Prague, the capital of the Czech Republic, is one of my favourite travel destinations. It gets an entire 5-star rating from me. 😉
The region was settled as early as the Paleolithic age. Jewish chronicler David Solomon Ganz, citing Cyriacus Spangenberg, claimed that the city was founded as Boihaem in c. 1306 BC by an ancient king, Boyya.
Around the fifth and fourth century BC, a Celtic tribe appeared in the area, later establishing settlements including an oppidum in Závist, a present-day suburb of Prague, and naming the region of Bohemia, which means “home of the Boii people.” In the last century BC, the Celts were slowly driven away by Germanic tribes.

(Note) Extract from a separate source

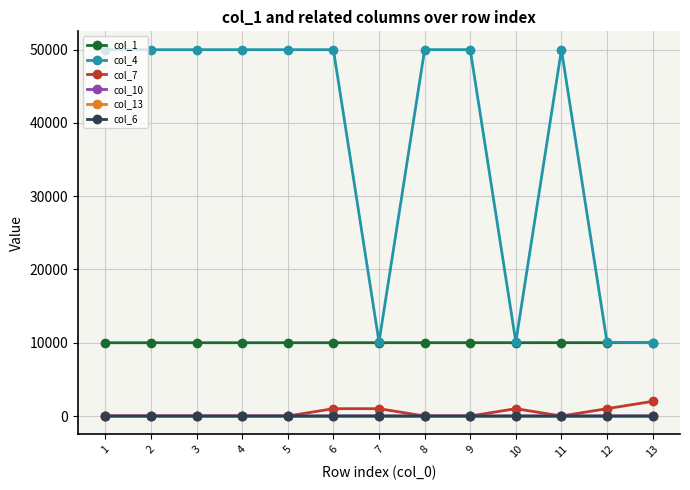

Between 4 and 10, which series saw the biggest shift?

col_4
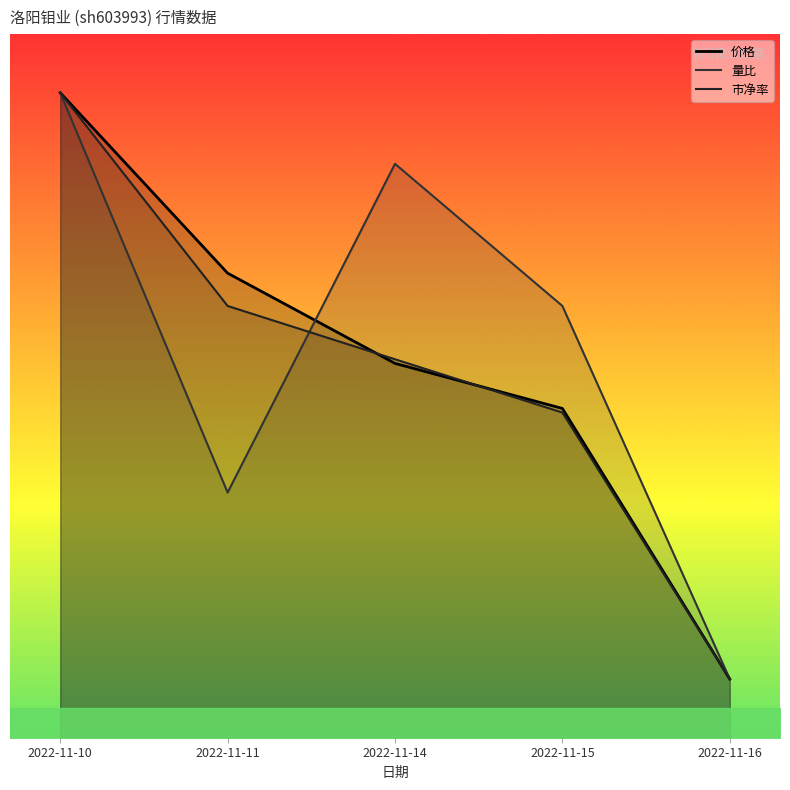

Where do 市净率 and 量比 first cross each other?

2022-11-11 and 2022-11-14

In the late 5th century AD, during the Great Migration Period following the collapse of the Western Roman Empire, the Germanic tribes living in Bohemia moved westwards and, probably in the 6th century, the Slavic tribes (Venedi) settled the Central Bohemian Region. In the following three centuries, the Czech tribes built several fortified settlements in the area.
What Not to Miss
The 13th century Staromestske Namesti (Old Town Square) offers stunning Gothic, Baroque and Rococo architecture. It is a UNESCO World Heritage Site.
Karlův Most (Charles Bridge) connects the Old town with the Lesser Town and crosses the River Vltava. Construction started in 1357, and it is 516 meters long. It is also a UNESCO World Heritage Site.
St Vitus Cathedral and Prague Castle are both significant historic buildings. The cathedral is the burial place of the former Czech kings and the home of the Czech Crown Jewels.
The Old Town Hall with its magnificent astronomical clock is an absolute must-see! Built in 1338, it was used as the administrative seat for Prague’s Old Town. The lookout gallery on the tower offers the most beautiful view of Prague. The clock performs a delightful “play” at midday every day – don’t miss it.
Wear very comfortable, sturdy shoes when exploring Prague. Many streets are cobbled, which can quickly lead to sore feet.
Public transport is excellent. I suggest using the tram system to get around. Don’t forget that the Metro (underground) stops operating at midnight! (Buses and trams run throughout the night)
If you sit down to eat at a restaurant and find bread or pretzels on the table, note that they are not complimentary. If you don’t plan on eating them, ask the waiter to take it away. Whether you eat the food or not, you will be charged. This happens mainly in the tourist areas of town.
Best Time of Year to Visit
Prague gets extremely busy in the summer. To get good weather and fewer crowds, I suggest you stay in the Autumn or Spring. October is my favourite month in Prague. Alternatively, the weeks leading up to Christmas is a magical time in Prague. Classical musicians perform outdoors in the Old Town, creating a wonderful atmosphere.